JP Morgan just launched an event driven hedge fund replicator that trades with symbol JPED. I am always eager to learn about these types of funds when they hit the market. I am a huge believer in small positions in diversifiers, including hedge fund replication, to help smooth out the ride during market downturns. I have made this point a few times already here at theMaven but I believe these exposures to be vital when used correctly and in small doses.
Event driven refers to “event-driven investing is a hedge fund investment strategy that seeks to exploit pricing inefficiencies that may occur before or after a corporate event, such as an earnings call, bankruptcy, merger, acquisition, or spinoff,” so says Wikipedia. Investopedia provides a little more color;
When a hedge fund manager or other event-driven strategist finds a potential investment, he or she will examine the underlying value of the company and the situation surrounding the event, including potential regulatory pitfalls. If he or she feels positive about the event and the strength of the company, he or she may buy shares to sell later when the price adjusts.
To look at the JPED holdings you will see a listing of individual stocks held long and short and even if you can’t necessarily figure out what the events the fund is targeting, the framework seems to make general sense.
But that is something that fund holders might have to live with, not knowing what events are being isolated. For example, the fund owns Qualcomm (QCOM). Qualcomm has a lot going on these days and it is not clear whether the fund owns it because it is trying to buy NXP Semiconductor (NXPI) which is also a long position in the fund or if it owns QCOM because Broadcom (AVGO) is trying to buy QCOM but AVGO is not in the fund. Maybe it owns QCOM for something tied to back and forth lawsuits with Apple (AAPL) or some other lawsuit. That might make for a difficult hold, especially for an adviser buying for clients.
“Tell me about this JPED fund you bought me.”
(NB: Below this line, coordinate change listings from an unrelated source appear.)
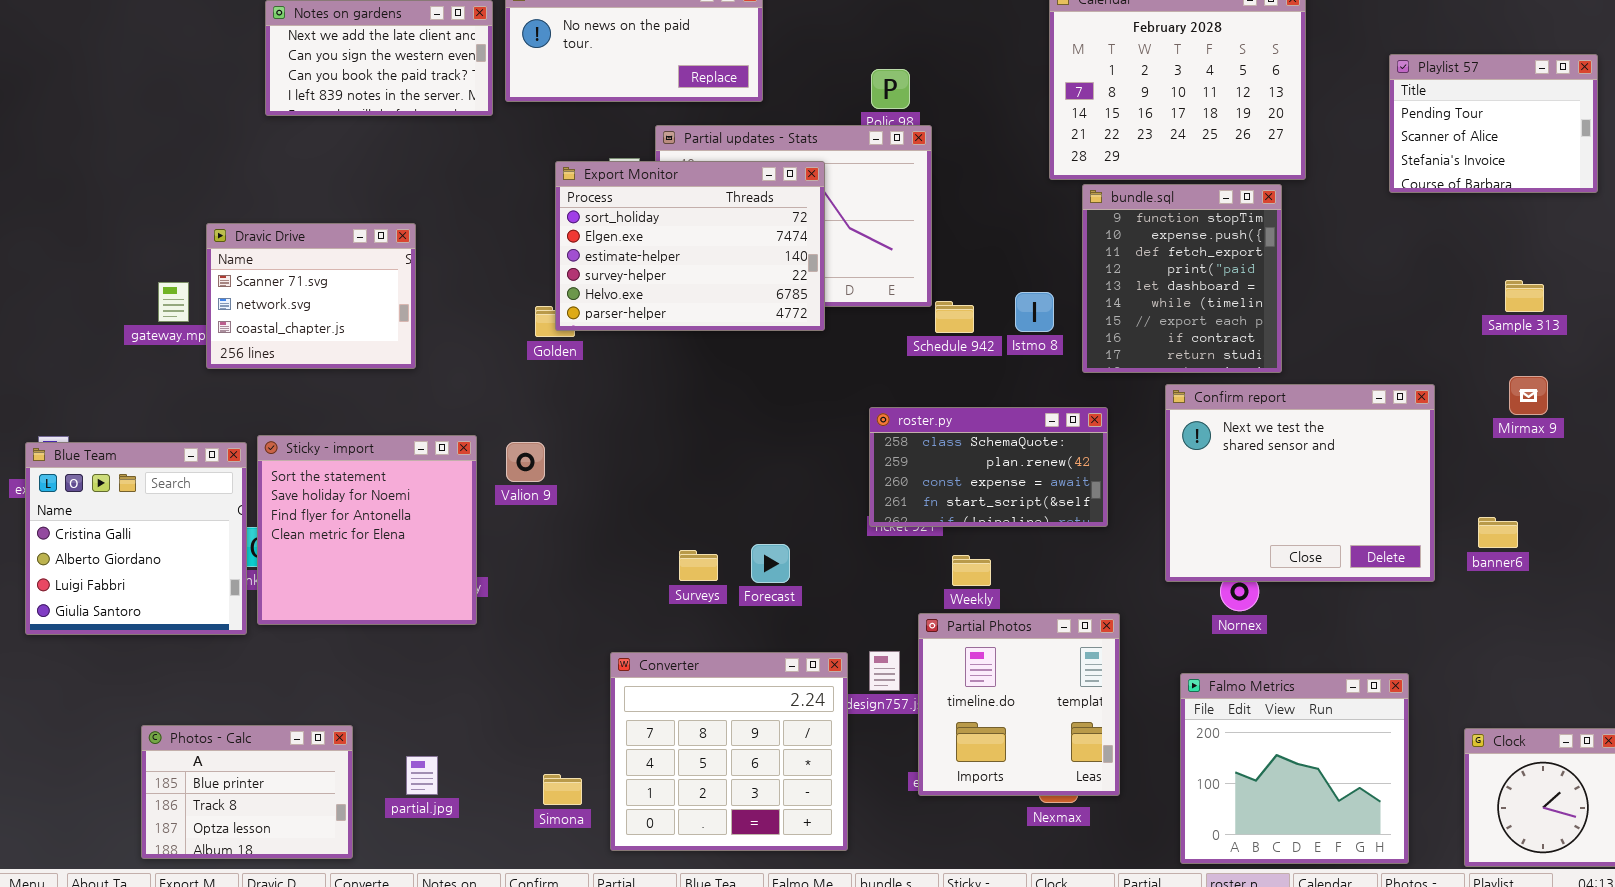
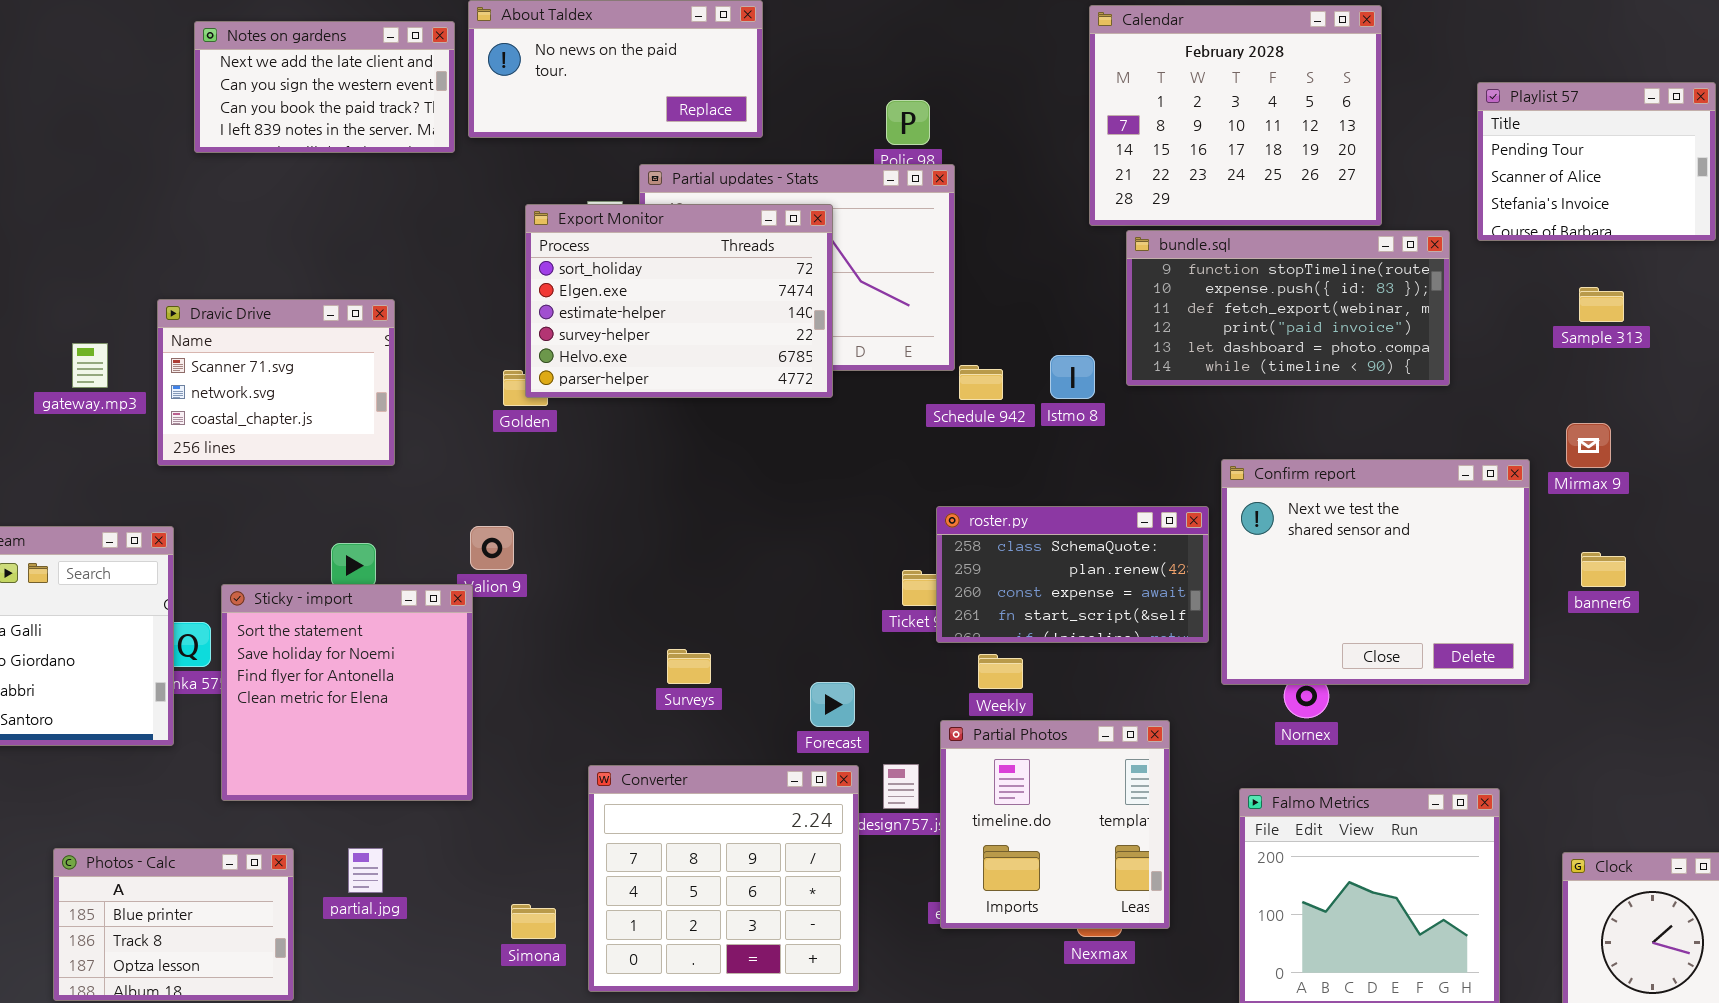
bundle.sql: [1082,184,1282,373] -> [1126,230,1450,386], resized
Dravic Drive: [206,223,416,369] -> [157,299,395,466], moved
Sample 313: [1505,280,1544,312] -> [1579,287,1624,322], moved
Mirmax 9: [1509,376,1548,415] -> [1566,423,1611,468], moved
roster.py: [869,407,1108,527] -> [936,506,1209,643], moved
Sticky - import: [257,435,477,625] -> [221,584,473,801], moved
banner6: [1478,517,1518,548] -> [1581,552,1626,587], moved
Forecast: [751,544,790,583] -> [810,682,855,727], moved
partial.jpg: [406,756,438,795] -> [348,848,383,893], moved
That’s not such a great conversation. The fund might do exactly what is hoped for in terms of delivering a hedged-like result but having just launched, there is no way to know. Arguably there is no way to analyze the fund, buying it might just be an expression of faith that JP Morgan can do what it says it can.
The IndexIQ Hedge Event Driven Tracker (QED) has been around for a while but takes a much different approach as a fund of funds. The largest holding is Vanguard Short Term Corporate Bond ETF (VCSH) with a 29% weighting followed by 25% in SPDR Convertible Bond ETF (CWB) and 18% in PowerShares Senior Loan ETF (BKLN). Despite the top three accounting for 73% of the fund, QED actually has many more positions than just three.
As I look at QED I can’t figure how it captures an event driven strategy. Like JPED, there is no easy way to analyze the fund other than as a fixed income proxy. With almost ¾ of the fund in those three fixed funds (there’s more than three in there) I would expect it to trade more like a fixed income proxy but that doesn’t have to be a negative. However, if it is a fixed income proxy by virtue of owning a lot of fixed income ETFs then I might want it to have something of a yield but the 0.99% total annual fund operating expense means there isn’t a lot left over for yield. QED is an annual pay, last year’s was 2.3% and it looks like it is too early to know what this year’s payout will be.
That being said, QED’s results have been good. ETF.com has the one-year number at a plus 9.23% for the index. The fund is tiny and so the trading is light. JPED charges 0.85% and has $25 million in AUM.
Despite both funds targeting event driven hedge fund replication they obviously take much different routes there. It would be difficult to think the results of the two would be similar once JPED has a track record, but we will see. Despite some warts with QED it appears to deliver a decent result with little volatility and a reasonably low correlation to equities.